Refreshed, in spite of his natural reaction of spirits, by the week's holiday, Stefan turned to his work with greater content in it than he had felt for some time. His content was, to his own surprise, rather increased than lessened by the discovery that Felicity Berber had left New York for the South. Arriving at his studio the day after their return from Vermont, he found one of her characteristic notes, in crimson ink this time, upon snowy paper.
“Stefan,” it read, “the winter has found his strength at last in storms. But our friendship dallies with the various moods of spring. It leaves me restless. The snow chills without calming me. My designing is beauty wasted on the blindness of the city's overfed. A need of warmth and stillness is upon me—the south claims me. The time of my return is unrevealed as yet. Felicity.”
Stefan read this epistle twice, the first time with irritation, the second with relief. “Affected creature,” he said to himself, “it's a good job she's gone. I've frittered away too much time with her as it is.”
At home that evening he told Mary. His devotion during their holiday had already obscured her memory of the autumn's unhappiness, and his carefree manner of imparting his tidings laid any ghost of doubt that still remained with her. Secure once more in his love, she was as uncloudedly happy as she had ever been.
In his newly acquired mood of sanity, Stefan faced the fact that he had less work to show for the last nine months than in any similar period of his career, and that he was still living on his last winter's success. What had these months brought him? An expensive and inconclusive flirtation at the cost of his wife's happiness, a few disturbing memories, and two unfinished pictures. Out of patience with himself, he plunged into his work. In two weeks of concentrated effort he had finished the Nixie, and had arranged with Constantine to exhibit it and the Demeter immediately. This last the dealer appeared to admire, pronouncing it a fine canvas, though inferior to the Danaë. About the Nixie he seemed in two minds.
“We shall have a newspaper story with that one, Mr. Byrd, the lady being so well known, and the subject so dramatic, but if you ask me will it sell—” he shrugged his fat shoulders—“that's another thing.”
Stefan stared at him. “I could sell that picture in France five times over.”
Constantine waved his pudgy fingers.
“Ah, France! V'là c' qui est autre chose, 's pas? But if we fail in New York for this one I think we try Chicago.”

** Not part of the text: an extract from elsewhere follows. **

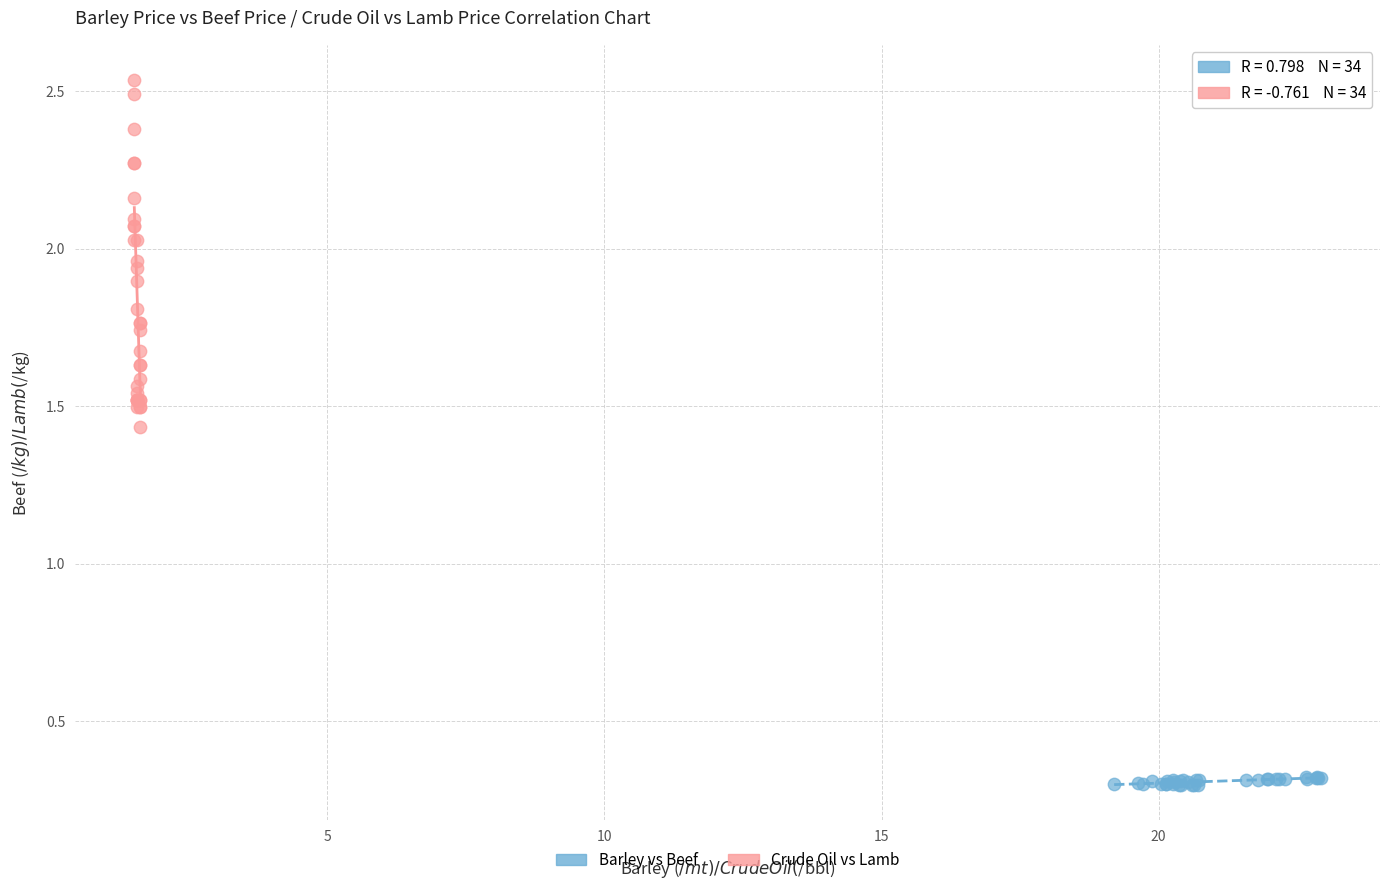

Which series reaches the maximum Y coordinate?

Crude Oil vs Lamb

The reception of the pictures proved Constantine a shrewd prophet. The academic Demeter was applauded by the average critic as a piece of decorative work in the grand manner, and a fit rebuke to all Cubists, Futurists, and other anarchists. It was bought by a committee from a western agricultural college, which had come east with a check from the state's leading politician to purchase suitable mural enrichments for the college's new building. Constantine persuaded these worthies that one suitable painting by a distinguished artist would enrich their institution more than the half dozen canvases “to fit the auditorium” which they had been inclined to order. Moreover, he mulcted them of two thousand dollars for Demeter, which, in his private estimation, was more than she was worth. He achieved the sale more readily because of the newspaper controversy aroused by the Nixie. Was this picture a satire on life, or on the celebrated Miss Berber? Was it great art, or merely melodrama? Were Byrd's effects of river-light obtained in the old impressionist manner, or by a subtler method of his own? Was he a master or a poseur?